The tone and substance of your 3/27 editorial ‘Wind must be part of energy mix’ suggests you, as is true of many Vermonters, have been simply co-opted by wind power advocates with little or no homework done on what impact industrial wind power would have on Vermont’s environment, economy and quality of life. At a minimum, you haven’t done your homework on the proposed Glebe project because, if you had, you would know it is not (as you would say) ‘located at discrete and, one hopes, appropriate locations”. The proposed Glebe project (27 lighted turbines, each 330’-390’ high, sited approximately 500’ apart along 3.5 miles of Glebe’s ridgeline) has been described by noted landscape architect, Jean Vissering, as an ‘in your face’ project that ‘will define the town’. In short, Glebe is not Searsburg.

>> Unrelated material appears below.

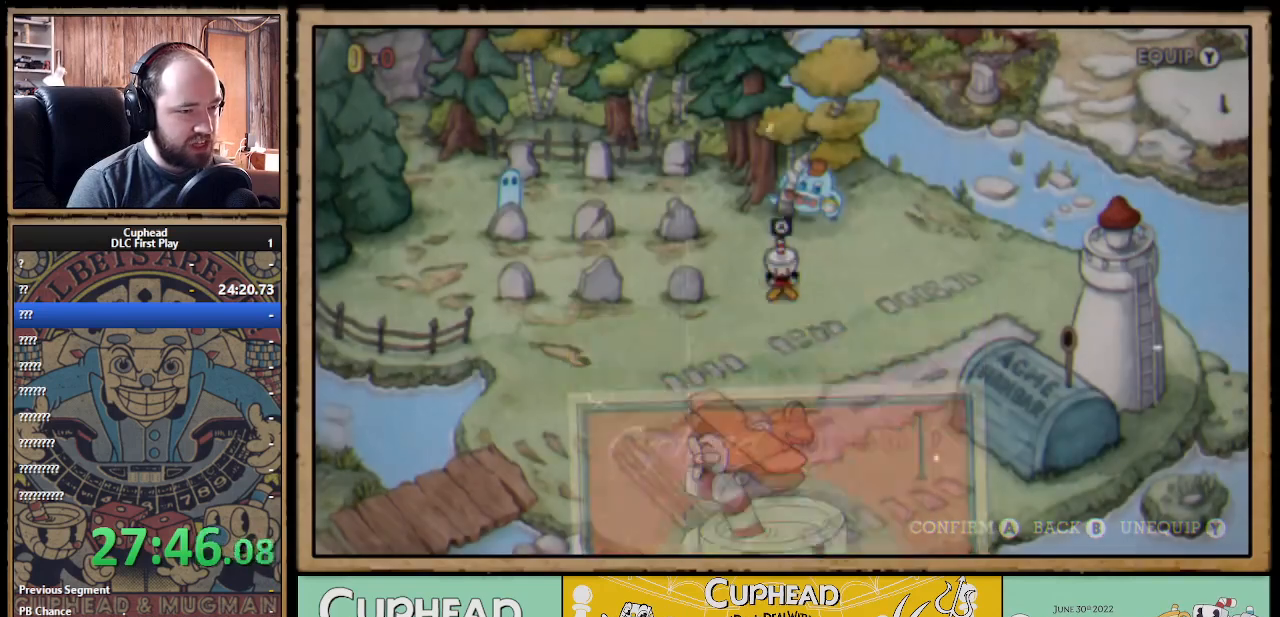
{"buttons": ["DPAD_DOWN", "DPAD_LEFT"], "left_stick": "center", "right_stick": "center", "events": [[17, "B", "up"], [17, "DPAD_DOWN", "down"], [83, "DPAD_LEFT", "down"]]}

Your editorial also refers to the recent visit to Vermont of Ross Gelbspan, the well-known author of articles and books on global warming. As written, the casual reader of the editorial might even conclude that Mr. Gelbspan favors the Glebe project. In fact, that’s not the case. In an interview with Robert Smith (‘The Heat is On’, Message for the Week 3/31), Mr. Gelbspan is quoted as saying: “The place where windfarms would have the greatest impact is in the Great Plains area, like North Dakota. My feeling is that the different parts of the country should focus on what would work best in their area. Wind in the Great Plains and Midwest, solar in the South, hydrogen in the Northeast. That way we also diversify and decentralize our energy sources’.
And, finally, whereas you congratulate the House for setting aside legislation that was putting additional roadblocks in front of wind power development in Vermont, you fail to mention that H 767, if enacted, would establish a Commission to ‘study the costs and benefits’ of Glebe type projects to Vermont’s environment, economy and energy needs. The Commission would focus on exactly those issues you dismiss rather cavalierly, i.e. real estate values, tourism, etc. It is my fervent hope that this Commission will conclude that projects like Glebe offer diminutive benefits particularly when compared to the substantial threats posed by such projects to Vermont’s environment, economy and quality-of-life.
Other than the above, your editorial was ‘spot on’.